A worldwide mass vaccination programme will take time and won’t go smoothly. That much is already clear in countries such as Britain, where the race to be first with the jab has been followed by cock-ups, dubious workarounds and a further loss of trust in government.
No public health agency or expert in the world expects the global population to be fully vaccinated even by the end of this year. So we can calm down a bit on that front.
2. But step up vaccination of the Covid-19 workforce
Where the government does appear slow is in its efforts to get the border, MIQ and health workforces vaccinated. If the numbers of people arriving from overseas is to stay at the current levels (see below), then the thinly stretched protective line between us and the rest of the world needs the best possible protection. Get on with it.

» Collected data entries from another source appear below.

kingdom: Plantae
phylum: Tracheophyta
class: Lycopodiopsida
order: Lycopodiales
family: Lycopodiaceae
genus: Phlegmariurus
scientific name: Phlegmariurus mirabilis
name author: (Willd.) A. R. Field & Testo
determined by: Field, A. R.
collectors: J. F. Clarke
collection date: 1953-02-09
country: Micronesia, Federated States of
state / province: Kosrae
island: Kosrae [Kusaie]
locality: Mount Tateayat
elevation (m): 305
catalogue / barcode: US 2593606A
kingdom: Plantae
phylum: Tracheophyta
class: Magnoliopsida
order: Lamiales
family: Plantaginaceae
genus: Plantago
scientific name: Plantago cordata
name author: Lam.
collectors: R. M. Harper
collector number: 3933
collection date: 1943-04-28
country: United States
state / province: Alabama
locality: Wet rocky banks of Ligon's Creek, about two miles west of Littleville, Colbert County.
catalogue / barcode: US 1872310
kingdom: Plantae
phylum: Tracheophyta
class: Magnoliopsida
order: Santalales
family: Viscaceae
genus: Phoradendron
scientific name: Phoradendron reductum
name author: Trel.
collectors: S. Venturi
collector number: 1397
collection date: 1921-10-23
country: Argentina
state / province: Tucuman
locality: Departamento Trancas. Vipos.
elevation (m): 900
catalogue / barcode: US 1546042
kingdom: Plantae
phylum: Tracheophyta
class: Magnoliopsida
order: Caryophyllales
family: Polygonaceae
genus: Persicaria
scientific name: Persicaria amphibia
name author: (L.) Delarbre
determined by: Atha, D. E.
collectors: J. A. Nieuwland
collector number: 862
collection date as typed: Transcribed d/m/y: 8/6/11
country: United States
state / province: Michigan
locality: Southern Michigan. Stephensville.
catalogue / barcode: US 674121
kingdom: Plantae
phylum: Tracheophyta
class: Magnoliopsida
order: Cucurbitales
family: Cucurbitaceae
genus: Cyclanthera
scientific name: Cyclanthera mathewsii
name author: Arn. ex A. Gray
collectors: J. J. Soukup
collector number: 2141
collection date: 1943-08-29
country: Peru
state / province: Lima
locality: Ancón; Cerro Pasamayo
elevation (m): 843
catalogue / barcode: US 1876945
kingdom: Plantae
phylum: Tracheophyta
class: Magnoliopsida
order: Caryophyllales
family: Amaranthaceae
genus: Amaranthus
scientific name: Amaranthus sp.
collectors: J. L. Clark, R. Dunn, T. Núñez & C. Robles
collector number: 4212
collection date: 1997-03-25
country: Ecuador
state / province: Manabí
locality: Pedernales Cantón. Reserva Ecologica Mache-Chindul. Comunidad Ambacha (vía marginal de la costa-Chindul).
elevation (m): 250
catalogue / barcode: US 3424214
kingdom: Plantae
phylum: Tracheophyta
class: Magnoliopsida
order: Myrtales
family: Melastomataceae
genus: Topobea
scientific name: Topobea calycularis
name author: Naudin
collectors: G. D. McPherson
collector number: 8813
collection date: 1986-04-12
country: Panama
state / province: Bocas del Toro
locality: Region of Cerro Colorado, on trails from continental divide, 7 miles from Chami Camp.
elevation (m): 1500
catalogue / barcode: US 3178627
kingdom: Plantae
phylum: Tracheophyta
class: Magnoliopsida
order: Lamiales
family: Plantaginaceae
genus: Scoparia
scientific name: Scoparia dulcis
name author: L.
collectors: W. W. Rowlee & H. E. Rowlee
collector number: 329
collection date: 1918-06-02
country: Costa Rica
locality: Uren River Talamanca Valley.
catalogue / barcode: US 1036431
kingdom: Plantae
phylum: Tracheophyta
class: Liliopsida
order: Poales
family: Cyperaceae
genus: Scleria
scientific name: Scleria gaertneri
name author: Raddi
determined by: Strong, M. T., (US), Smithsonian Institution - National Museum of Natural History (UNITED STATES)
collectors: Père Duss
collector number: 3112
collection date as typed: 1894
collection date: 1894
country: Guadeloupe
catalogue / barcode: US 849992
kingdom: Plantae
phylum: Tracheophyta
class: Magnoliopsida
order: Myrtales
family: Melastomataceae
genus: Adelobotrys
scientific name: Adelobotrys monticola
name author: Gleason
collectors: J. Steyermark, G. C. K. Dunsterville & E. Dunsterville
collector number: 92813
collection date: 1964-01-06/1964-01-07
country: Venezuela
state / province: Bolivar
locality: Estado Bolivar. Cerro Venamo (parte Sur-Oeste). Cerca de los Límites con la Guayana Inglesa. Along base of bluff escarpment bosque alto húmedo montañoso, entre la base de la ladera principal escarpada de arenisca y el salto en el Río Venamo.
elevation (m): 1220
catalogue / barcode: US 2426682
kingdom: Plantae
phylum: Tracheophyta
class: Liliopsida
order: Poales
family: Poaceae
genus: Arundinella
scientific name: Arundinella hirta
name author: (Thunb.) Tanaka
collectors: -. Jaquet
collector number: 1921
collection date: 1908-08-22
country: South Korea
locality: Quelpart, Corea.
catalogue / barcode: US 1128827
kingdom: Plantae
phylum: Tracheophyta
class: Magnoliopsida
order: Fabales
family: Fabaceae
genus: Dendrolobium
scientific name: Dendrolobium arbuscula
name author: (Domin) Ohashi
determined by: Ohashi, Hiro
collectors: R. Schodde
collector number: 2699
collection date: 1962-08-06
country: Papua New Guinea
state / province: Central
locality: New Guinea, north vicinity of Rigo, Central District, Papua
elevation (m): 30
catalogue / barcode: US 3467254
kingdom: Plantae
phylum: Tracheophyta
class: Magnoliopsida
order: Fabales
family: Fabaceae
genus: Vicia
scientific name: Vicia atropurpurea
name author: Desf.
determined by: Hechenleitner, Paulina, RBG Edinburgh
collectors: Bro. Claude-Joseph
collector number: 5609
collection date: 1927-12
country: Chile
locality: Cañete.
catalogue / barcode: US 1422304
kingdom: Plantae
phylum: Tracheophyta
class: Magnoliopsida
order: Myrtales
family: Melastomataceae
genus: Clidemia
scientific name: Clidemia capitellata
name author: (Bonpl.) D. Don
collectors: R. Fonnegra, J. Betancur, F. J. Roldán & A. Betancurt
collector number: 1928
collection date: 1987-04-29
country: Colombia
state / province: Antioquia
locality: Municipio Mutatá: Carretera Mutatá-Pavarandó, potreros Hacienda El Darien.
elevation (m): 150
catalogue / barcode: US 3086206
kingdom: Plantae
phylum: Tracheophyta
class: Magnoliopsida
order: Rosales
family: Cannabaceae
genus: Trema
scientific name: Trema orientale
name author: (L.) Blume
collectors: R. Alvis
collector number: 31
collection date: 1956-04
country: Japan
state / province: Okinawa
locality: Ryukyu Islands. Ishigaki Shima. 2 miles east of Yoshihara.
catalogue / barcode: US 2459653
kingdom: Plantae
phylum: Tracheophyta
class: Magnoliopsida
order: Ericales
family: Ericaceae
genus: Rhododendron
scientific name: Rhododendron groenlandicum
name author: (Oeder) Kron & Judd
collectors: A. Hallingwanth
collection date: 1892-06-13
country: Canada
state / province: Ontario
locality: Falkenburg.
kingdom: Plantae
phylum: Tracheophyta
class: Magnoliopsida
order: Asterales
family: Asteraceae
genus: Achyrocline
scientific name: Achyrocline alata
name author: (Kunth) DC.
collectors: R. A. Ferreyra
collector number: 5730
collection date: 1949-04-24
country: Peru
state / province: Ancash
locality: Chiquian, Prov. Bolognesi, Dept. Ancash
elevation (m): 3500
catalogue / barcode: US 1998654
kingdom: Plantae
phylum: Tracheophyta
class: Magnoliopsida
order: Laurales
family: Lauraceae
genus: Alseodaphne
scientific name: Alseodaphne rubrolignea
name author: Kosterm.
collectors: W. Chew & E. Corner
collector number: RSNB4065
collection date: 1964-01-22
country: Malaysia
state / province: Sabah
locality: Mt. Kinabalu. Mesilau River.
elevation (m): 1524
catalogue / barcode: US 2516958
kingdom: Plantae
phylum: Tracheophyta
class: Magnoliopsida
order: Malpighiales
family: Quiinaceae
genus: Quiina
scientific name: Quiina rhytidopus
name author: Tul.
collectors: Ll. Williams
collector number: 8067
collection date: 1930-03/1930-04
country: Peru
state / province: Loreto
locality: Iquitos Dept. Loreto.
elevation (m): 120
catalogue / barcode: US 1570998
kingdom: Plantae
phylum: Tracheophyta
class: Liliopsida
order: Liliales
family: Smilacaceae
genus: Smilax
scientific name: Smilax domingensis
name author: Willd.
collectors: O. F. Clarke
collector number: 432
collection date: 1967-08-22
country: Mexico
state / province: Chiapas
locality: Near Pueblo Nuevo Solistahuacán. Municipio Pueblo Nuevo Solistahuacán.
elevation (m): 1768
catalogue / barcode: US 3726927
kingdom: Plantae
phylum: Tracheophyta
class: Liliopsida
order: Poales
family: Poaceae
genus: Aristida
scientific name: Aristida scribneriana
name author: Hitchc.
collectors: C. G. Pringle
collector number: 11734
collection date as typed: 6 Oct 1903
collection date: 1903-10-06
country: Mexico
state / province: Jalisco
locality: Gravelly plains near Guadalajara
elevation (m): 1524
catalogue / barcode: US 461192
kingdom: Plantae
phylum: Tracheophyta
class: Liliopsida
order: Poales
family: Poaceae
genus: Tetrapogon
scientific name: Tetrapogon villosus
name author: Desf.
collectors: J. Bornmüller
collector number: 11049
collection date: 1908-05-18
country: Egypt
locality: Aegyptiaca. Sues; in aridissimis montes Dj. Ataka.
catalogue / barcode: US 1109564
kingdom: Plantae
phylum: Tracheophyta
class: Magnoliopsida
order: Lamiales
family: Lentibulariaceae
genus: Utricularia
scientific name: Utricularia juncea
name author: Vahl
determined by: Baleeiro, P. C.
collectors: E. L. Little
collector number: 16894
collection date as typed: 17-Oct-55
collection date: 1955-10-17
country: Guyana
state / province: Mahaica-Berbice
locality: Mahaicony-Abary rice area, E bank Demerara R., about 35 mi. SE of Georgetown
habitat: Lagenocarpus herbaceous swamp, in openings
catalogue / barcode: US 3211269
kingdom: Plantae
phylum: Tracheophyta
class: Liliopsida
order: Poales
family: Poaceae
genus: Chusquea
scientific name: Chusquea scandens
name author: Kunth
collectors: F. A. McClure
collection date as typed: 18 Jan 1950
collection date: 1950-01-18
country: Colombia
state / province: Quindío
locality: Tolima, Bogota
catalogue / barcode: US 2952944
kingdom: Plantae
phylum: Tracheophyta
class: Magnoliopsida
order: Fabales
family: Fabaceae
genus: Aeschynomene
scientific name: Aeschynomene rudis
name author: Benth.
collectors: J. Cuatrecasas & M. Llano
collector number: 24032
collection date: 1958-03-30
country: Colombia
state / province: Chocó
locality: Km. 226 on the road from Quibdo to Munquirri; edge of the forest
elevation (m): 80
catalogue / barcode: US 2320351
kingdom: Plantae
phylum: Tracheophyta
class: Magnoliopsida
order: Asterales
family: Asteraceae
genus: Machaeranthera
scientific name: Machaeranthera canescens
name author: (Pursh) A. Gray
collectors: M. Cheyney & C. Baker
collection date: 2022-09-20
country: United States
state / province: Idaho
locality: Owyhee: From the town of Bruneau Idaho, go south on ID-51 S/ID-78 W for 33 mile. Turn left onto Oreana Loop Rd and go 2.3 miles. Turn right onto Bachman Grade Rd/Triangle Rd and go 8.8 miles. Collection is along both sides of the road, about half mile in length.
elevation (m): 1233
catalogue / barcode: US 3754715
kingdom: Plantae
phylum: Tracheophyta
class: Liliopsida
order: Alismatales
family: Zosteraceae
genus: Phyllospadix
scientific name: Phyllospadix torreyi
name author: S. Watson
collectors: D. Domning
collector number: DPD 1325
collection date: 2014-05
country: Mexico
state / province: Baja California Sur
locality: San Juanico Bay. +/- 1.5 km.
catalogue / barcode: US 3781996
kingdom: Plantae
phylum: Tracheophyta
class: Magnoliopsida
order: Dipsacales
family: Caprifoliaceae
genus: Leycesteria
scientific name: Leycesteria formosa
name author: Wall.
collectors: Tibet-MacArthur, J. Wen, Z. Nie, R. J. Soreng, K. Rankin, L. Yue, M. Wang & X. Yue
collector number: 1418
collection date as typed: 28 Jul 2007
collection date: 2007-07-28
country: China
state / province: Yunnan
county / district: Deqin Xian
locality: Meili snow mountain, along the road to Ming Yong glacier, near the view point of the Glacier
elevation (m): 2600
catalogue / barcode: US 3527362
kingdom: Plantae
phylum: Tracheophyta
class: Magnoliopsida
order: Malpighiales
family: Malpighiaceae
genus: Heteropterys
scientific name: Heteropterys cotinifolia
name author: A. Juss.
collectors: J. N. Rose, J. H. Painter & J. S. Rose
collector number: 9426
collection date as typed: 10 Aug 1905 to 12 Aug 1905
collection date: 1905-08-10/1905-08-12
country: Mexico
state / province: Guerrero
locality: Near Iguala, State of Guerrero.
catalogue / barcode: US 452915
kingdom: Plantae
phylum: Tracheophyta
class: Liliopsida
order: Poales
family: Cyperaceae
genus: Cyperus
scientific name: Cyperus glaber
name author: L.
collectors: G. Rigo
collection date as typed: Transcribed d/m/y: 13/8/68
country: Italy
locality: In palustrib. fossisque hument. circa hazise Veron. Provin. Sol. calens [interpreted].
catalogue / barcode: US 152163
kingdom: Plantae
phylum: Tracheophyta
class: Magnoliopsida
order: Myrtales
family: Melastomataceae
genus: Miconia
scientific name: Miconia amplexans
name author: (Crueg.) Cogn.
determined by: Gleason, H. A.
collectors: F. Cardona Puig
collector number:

3. Reduce the numbers arriving
New Zealand is allowing about 11,000 people a month into the country. Australia, with a population five times larger, is letting in about 10,000 a month.
That’s not to say that New Zealanders shouldn’t be allowed to return. They should. But the timing of that return should be dictated by population-wide health management, no matter how heart-rending or urgent the need to come back may be to those individuals applying.
In that sense, last week’s decision to find places over coming months for 1,000 international students to return to study in New Zealand sends a mixed signal. It feels like a decision that was worked up last year, before there were more infectious variants. Now, the decision simply puts more strain on an MIQ system that would ideally be reducing its intake in response to the latest information.
4. Insist on compliance
Business owners are already concentrating on building additional buffers to survive more lockdowns. But that should go beyond hoarding cash, stress-testing available credit lines, and pursuing revenue most likely to be sustained, whether or not a lockdown occurs.
It should also extend to expectations of themselves and their employees.
It is long past time to be sympathetic of Covid-19 scepticism in the workplace. Businesses and their employees depend on there not being more lockdowns for commercial survival. If individual staff don’t get it, they can be numpties at home or at the pub. At work, Covid-19 compliance should be a non-negotiable requirement under the Health and Safety at Work Act.
5. Don’t rule out easier Australian and Pacific travel this year
Our closest Pacific neighbours have little or no Covid-19 and Australia – despite regular lapses – has the virus largely under control.
This group of near-neighbours was left out of last week’s announcements on much tougher border testing for arrivals from the US and UK, which will be progressively rolled out to other high-risk countries.
That exclusion is no accident. Completely quarantine-free travel may not prove possible quickly. But thinking is already underway on combining pre-departure testing with shorter quarantine stays – five or six days rather than 14. Some public health experts are suggesting a five-day quarantine before departure might allow no quarantine for passengers on arrival in New Zealand.
Joined-up thinking needed
The government will remain risk-averse to the point of occasionally seeming maddeningly slow to act. It has seen economic, political, health and social dividends from that approach to date, so why wouldn’t it?
Where caution is warranted, that’s fine. Where it simply reflects muddled government processes, however, it remains a worry.
For a country that has done so well at managing Covid-19, it is bizarre there are still three separate groups working on Covid strategic policy advice, whose thinking only appears in one place when it finally gets to the cabinet table.
That should be easy to fix, and with urgency.